Screens

It's Sunday and I've taken a short lunch break from researching and working on a couple of essays. I made my usual lunch meal - mixed herb salad, with slices of avocado, tomato, and bites of Morning Star's buffalo style chik patty. Sometimes it is accompanied with grapefruit from my favorite, San Jacinto Farms, and other times when there's nothing else in the fridge it stands solo. Today I took my break, fixed up my heaping salad and sat down at the couch to enjoy a few moments of not studying. A few minutes passed (probably only seconds but when you're brain is unwinding it feels like forever) and I found myself scrolling through my Instagram feed, moving to open the Facebook app and realized that this was not restful nor relaxing, instead I noticed that my eyes were feeling tired and dry and that I felt more exhausted and overwhelmed. So I put my phone down and sat in the silence and crunching of my salad. It didn't take long and I was on my phone again looking for flights that I was needing to check on, but my eyes reminded me that they were tired.
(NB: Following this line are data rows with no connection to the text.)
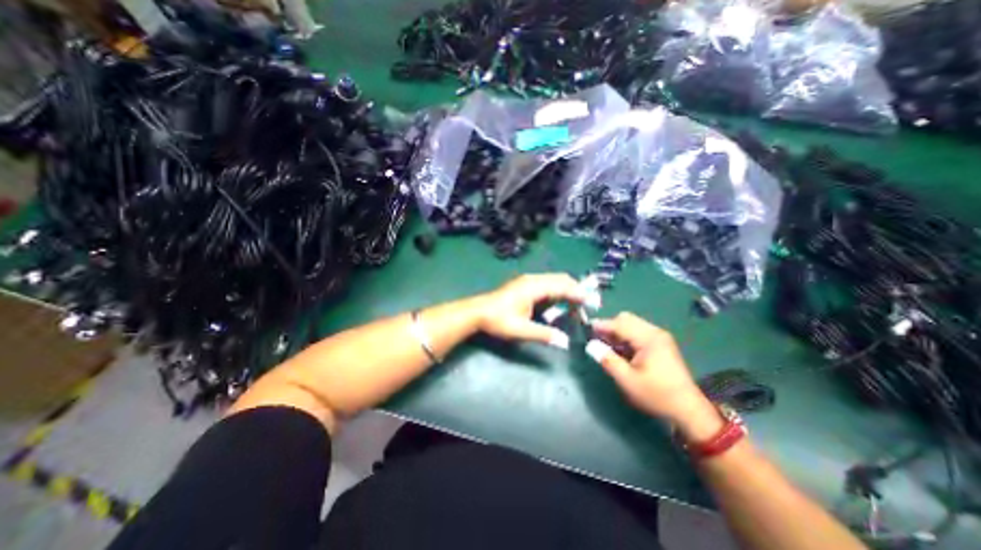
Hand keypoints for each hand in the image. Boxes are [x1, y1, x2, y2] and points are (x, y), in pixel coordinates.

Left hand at [473, 273, 585, 347]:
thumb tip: (565, 342)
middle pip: (561, 279)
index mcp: (533, 287)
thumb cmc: (497, 320)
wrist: (477, 312)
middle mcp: (533, 279)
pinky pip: (547, 284)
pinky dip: (558, 292)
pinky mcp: (525, 284)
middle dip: (576, 290)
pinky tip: (560, 304)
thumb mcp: (520, 330)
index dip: (579, 294)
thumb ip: (543, 334)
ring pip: (555, 281)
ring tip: (577, 306)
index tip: (594, 303)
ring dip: (567, 291)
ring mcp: (528, 280)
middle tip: (588, 306)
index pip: (563, 286)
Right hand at [580, 311, 712, 426]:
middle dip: (609, 326)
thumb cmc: (656, 394)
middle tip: (598, 340)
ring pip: (632, 324)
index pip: (619, 323)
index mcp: (648, 338)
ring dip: (617, 331)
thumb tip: (590, 345)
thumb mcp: (627, 380)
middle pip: (626, 319)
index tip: (586, 329)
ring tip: (607, 346)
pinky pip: (638, 332)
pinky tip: (621, 350)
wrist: (688, 409)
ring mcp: (659, 337)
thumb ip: (608, 360)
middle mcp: (655, 332)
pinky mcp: (661, 343)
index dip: (601, 325)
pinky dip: (626, 337)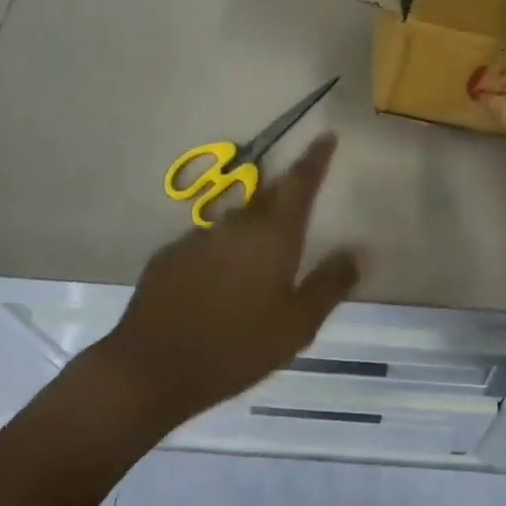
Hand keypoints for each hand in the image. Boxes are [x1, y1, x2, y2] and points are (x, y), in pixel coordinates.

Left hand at [95, 134, 359, 429]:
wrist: (149, 370)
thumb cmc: (235, 348)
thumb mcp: (296, 327)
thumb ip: (329, 285)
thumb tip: (356, 253)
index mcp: (273, 235)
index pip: (299, 182)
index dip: (314, 158)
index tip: (325, 135)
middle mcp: (236, 225)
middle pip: (266, 199)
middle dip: (282, 199)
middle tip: (294, 218)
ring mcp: (198, 237)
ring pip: (234, 225)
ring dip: (248, 234)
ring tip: (252, 270)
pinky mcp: (169, 256)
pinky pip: (204, 246)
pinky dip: (217, 257)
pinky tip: (214, 289)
So I run to my blog to write about my attachment to screens. How my eyes are always blood shot from looking at screens for research, for homework, for class, for lesson planning, for cooking, for communicating, for being informed, and for relaxing. Then I come to this place through a screen, the only place that feels safe somedays, to open up and be understood. It's become an unhealthy disorder that has gotten way out-of-hand. We weren't created to rely so heavily on these bright pixels that translate our feelings for us. 

These days I find it hard to feel satisfied or that I am satisfying to others. The translations I'm seeing on the screen are so far away they just aren't good enough. The words I write being translated for someone else to read are going to hurt their eyes too and most likely not be good enough for them either. So now I'm writing about this awful cycle that I'm feeding and I don't know how to break. 

Just this week I started a new book that my friend Sonya recommended, You and Me Forever, by Francis and Lisa Chan. I'm not far since I've been so absorbed with my screens, but in the first few pages they talk about how we as humans will never feel whole or satisfied until we realize that this world is brief, we have a mission to accomplish with only a few years to do it before eternity, then it will be over, our chance to tell the world about another way, to accept grace and receive eternal peace, love, joy, perfection. So why do we get caught up in the latest and greatest (and soon to be gone and replaced with the next latest and greatest) like a screen filling our thoughts and minds with the media that tells us we aren't enough? We are enough. If we are enough for eternity, we are enough for this short lived technology focused world. We are enough, and we have a task at hand, it's a serious task to be a good news bearer. Luckily, I don't have to do it alone, or even with a screen, because Jesus is waiting for me every morning, afternoon, and night to take my hand and lead me through this brief moment. 

My eyes are tired and blood shot, so I'm taking a break from screens only for today since there's still work to be done, and I'm going to go outside and enjoy the real deal. 

Comments

  1. I am so glad you are reading that book! I can't wait to talk with you about it. It's a game changer!! Now go rest those eyes!!